His marriage to Toby Silverman ended in divorce in 1991. Besides his son, he is survived by their daughter, Tamar; his sisters, Phyllis Meiner and Eileen Dresner; and two grandchildren.
Her son served in the Israel Defense Forces and her daughter volunteered at a kibbutz in Israel. They produce a documentary called “The Rabbi and the Reverend”, about their father’s role in the civil rights movement and his relationship with Dr. King.
Rabbi Dresner was an early supporter of Soviet Jewry, opposed the war in Vietnam, and supported the rights of the poor, women, immigrants, religious and ethnic minorities, people with disabilities, homosexuals and lesbians. He served as chairman of the Israeli Civil Rights and Peace Education Fund (now Partners for Progressive Israel) and promoted a two-state solution to the Palestinian conflict.
He was honored by President Barack Obama at the White House on the eve of the 50th anniversary of the 1963 March on Washington, which he attended.
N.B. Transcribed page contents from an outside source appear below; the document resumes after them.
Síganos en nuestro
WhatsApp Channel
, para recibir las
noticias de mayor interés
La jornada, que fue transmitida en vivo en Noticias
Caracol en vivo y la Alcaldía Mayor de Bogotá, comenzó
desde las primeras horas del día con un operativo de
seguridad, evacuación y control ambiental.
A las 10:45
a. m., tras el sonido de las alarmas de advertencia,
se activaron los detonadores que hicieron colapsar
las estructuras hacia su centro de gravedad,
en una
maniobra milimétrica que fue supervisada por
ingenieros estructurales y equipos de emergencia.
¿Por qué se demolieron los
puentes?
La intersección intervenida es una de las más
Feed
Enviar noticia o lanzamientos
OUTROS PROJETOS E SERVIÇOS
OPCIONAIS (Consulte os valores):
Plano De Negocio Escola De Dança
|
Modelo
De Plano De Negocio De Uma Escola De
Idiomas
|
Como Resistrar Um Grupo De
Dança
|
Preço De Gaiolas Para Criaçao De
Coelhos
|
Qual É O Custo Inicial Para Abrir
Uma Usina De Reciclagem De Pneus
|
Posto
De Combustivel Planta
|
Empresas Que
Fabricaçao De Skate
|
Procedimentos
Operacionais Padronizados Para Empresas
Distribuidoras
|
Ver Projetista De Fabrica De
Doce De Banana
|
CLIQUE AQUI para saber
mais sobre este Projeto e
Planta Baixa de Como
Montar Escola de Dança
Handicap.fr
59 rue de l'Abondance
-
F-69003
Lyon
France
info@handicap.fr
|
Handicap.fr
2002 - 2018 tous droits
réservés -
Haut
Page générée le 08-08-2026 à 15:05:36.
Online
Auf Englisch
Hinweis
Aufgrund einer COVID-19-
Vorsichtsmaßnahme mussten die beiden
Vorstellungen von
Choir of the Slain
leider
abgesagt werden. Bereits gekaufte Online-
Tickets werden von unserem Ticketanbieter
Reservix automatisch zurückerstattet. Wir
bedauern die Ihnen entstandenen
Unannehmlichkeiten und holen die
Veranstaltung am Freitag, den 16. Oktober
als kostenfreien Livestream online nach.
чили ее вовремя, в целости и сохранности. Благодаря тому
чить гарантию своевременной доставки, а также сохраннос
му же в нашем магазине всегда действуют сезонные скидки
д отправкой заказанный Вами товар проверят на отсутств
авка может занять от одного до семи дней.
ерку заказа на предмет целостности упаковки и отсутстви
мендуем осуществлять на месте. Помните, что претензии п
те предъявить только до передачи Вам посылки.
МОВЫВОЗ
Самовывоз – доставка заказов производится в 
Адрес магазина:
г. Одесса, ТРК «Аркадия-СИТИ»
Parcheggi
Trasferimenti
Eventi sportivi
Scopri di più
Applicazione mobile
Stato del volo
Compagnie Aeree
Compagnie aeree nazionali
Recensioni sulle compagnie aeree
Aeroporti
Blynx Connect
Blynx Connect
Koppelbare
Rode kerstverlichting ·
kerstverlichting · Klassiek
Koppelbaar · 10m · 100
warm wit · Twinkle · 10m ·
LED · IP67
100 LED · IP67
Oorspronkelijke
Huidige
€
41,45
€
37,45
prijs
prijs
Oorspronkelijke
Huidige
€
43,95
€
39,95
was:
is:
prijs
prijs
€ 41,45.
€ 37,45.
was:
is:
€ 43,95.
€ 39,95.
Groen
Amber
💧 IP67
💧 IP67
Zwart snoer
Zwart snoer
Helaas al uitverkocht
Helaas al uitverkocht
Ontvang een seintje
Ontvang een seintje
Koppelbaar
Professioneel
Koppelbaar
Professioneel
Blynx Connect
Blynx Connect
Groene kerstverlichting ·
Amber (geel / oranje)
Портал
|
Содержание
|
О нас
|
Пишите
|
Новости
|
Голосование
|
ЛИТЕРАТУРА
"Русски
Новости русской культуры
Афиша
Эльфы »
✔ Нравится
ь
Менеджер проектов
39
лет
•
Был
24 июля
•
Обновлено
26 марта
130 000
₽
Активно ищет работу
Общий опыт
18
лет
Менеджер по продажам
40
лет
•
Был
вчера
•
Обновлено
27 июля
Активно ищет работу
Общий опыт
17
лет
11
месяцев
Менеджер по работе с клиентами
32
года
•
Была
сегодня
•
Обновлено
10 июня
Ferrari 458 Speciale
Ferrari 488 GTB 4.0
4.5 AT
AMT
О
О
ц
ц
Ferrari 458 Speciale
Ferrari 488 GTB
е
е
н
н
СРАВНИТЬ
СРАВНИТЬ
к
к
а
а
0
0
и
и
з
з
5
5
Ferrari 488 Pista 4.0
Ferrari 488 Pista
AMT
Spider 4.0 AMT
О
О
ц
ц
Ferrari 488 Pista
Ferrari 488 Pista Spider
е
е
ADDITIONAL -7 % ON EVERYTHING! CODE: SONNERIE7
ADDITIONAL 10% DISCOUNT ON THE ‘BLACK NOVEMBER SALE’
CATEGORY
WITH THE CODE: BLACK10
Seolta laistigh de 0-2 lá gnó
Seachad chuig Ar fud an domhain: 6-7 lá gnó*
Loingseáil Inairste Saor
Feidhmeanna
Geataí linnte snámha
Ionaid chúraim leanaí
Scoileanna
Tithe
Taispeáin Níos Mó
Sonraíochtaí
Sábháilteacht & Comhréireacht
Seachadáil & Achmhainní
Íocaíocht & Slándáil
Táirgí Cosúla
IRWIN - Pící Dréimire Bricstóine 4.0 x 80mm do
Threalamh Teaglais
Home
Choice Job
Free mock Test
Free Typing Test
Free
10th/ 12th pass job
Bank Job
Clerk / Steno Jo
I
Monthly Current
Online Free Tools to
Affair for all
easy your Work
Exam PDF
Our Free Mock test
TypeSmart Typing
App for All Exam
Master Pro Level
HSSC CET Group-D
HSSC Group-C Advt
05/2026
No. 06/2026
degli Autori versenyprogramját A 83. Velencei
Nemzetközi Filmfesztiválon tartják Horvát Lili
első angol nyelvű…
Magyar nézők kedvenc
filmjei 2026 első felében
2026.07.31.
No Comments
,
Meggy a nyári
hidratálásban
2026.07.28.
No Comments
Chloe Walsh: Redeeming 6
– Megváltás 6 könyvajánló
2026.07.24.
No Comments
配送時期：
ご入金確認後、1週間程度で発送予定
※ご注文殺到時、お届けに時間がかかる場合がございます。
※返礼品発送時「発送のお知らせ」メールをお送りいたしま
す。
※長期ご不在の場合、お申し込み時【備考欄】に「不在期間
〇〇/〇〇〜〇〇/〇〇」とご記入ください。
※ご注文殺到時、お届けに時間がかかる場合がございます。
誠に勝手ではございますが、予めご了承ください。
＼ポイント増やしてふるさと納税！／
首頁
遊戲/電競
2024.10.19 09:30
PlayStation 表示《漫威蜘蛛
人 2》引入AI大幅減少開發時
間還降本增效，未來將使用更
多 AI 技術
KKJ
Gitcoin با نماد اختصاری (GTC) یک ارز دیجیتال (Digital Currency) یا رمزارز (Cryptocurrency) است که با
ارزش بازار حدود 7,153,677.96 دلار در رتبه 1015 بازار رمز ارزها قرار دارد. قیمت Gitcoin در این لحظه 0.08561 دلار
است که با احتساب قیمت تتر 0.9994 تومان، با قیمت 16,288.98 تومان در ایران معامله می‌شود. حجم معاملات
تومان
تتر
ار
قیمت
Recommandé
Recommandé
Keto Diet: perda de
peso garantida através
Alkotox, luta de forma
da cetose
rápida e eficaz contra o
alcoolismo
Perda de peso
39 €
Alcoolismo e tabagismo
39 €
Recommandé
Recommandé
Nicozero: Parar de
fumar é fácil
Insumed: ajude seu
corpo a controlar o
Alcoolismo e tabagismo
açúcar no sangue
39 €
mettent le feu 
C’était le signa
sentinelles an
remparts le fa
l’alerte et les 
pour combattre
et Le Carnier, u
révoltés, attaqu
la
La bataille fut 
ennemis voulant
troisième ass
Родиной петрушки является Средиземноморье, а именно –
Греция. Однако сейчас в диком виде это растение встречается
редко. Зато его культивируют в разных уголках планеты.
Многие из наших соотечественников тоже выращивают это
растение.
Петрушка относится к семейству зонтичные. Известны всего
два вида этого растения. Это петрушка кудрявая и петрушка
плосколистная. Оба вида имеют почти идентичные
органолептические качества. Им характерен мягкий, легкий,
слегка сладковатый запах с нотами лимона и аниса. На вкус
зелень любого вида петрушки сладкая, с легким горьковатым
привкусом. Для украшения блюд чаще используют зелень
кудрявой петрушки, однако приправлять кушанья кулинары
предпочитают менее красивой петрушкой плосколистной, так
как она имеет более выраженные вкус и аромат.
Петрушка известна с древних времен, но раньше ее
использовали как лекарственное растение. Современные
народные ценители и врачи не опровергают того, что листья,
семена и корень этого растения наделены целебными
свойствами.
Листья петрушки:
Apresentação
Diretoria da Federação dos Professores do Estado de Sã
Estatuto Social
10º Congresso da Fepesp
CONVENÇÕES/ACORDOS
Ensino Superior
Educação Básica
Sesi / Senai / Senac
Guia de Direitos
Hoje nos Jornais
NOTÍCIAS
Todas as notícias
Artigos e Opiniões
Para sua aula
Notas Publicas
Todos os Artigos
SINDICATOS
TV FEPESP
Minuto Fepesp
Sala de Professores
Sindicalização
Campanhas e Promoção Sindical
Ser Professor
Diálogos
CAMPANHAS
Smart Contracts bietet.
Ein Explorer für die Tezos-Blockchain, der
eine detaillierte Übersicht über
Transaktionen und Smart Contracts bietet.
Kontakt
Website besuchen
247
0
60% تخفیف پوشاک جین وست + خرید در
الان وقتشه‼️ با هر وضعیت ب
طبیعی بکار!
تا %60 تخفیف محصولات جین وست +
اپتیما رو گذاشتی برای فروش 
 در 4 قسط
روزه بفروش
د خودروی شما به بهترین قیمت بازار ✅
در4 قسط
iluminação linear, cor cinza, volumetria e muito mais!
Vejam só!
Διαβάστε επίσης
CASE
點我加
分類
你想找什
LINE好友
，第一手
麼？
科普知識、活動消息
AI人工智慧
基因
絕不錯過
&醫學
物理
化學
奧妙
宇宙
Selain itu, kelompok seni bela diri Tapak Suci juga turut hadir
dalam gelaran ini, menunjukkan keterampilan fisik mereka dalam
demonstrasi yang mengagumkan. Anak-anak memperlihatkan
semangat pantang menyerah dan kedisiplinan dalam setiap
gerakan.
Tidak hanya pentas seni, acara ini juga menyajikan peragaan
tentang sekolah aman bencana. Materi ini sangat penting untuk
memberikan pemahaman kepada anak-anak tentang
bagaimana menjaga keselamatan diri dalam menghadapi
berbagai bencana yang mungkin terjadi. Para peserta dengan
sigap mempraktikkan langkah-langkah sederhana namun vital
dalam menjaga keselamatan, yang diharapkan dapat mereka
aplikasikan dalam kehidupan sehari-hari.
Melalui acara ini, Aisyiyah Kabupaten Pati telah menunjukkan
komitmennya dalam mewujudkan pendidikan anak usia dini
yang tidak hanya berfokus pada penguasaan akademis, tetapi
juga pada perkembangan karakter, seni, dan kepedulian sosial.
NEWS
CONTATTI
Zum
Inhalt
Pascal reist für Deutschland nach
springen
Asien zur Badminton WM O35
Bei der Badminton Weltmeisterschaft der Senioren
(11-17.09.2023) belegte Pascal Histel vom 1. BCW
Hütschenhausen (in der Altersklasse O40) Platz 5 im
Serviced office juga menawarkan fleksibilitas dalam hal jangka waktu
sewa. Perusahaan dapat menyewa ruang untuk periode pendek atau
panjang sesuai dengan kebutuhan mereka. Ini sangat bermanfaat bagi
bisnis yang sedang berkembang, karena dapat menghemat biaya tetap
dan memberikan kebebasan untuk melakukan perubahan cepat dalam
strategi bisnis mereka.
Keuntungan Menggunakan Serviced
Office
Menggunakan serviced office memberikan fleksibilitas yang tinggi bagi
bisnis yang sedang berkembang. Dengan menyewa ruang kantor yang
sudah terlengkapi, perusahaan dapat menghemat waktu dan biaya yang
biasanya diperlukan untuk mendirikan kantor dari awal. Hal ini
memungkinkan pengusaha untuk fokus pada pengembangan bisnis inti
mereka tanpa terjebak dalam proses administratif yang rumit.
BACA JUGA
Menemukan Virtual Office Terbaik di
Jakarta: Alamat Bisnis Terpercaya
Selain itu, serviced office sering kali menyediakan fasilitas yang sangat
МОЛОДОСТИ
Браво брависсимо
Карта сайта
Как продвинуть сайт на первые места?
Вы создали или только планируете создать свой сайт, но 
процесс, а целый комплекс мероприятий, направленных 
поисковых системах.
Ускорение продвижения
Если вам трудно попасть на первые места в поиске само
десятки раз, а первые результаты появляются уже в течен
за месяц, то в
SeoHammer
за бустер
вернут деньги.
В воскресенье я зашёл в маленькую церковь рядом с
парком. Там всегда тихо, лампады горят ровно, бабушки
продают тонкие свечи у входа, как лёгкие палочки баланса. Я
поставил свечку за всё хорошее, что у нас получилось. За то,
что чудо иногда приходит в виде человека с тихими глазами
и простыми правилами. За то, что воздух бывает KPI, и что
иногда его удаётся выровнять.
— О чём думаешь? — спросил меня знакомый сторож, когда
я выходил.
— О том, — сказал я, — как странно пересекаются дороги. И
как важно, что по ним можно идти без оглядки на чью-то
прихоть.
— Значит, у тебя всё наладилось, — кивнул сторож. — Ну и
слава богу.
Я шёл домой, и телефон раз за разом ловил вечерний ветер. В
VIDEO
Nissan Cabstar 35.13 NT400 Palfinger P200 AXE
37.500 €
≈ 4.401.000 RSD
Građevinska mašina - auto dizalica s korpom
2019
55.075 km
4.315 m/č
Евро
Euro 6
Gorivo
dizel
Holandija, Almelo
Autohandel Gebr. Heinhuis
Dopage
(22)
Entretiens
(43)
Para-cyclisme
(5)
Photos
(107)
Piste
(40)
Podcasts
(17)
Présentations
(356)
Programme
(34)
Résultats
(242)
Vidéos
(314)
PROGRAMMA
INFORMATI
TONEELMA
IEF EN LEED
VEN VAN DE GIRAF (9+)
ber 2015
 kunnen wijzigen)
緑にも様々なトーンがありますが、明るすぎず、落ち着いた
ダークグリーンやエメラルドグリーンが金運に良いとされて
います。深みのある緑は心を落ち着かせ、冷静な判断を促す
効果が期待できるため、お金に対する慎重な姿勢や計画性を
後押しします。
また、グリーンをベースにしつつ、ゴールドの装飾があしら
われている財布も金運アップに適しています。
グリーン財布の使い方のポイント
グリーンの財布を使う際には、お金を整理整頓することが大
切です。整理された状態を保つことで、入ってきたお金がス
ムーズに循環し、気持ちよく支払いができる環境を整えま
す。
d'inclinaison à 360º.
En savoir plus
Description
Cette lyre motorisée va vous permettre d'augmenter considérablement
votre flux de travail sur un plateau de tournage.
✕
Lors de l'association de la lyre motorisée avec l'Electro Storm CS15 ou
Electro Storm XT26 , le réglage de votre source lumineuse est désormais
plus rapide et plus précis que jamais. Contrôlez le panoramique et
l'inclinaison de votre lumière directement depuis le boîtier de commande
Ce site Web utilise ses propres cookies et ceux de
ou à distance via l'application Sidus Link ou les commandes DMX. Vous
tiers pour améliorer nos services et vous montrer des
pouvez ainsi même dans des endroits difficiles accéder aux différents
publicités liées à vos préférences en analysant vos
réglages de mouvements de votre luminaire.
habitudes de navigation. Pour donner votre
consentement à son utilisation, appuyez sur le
If he remained optimistic about race relations, said NPR“We have a long way to go.”
He retired as a rabbi in 1996 but never ceased to be a public citizen. His last public demonstration, in Trenton, NJ, was on January 20, 2017, the day President Donald J. Trump was sworn in. Rabbi Dresner was 87 at the time.
“A few years ago,” Avi Dresner said, “when I called my dad for one of our biweekly phone conversations, I asked him how he was doing, and he said, ‘Well, I don’t. haven’t lost my sense of righteousness. outrage, so I guess I’m fine.
“I think that pretty much tells you everything you need to know about him,” his son added.
Last month, in an interview with WCBS-TV in New York, Rabbi Dresner said, “I want to be remembered as someone who not only tried to keep the Jewish faith, but also invoked the Jewish doctrine of the Talmud, which call it ‘tikkun olam’ — fix the world — and I hope I’ve done a little bit to make the world a little better.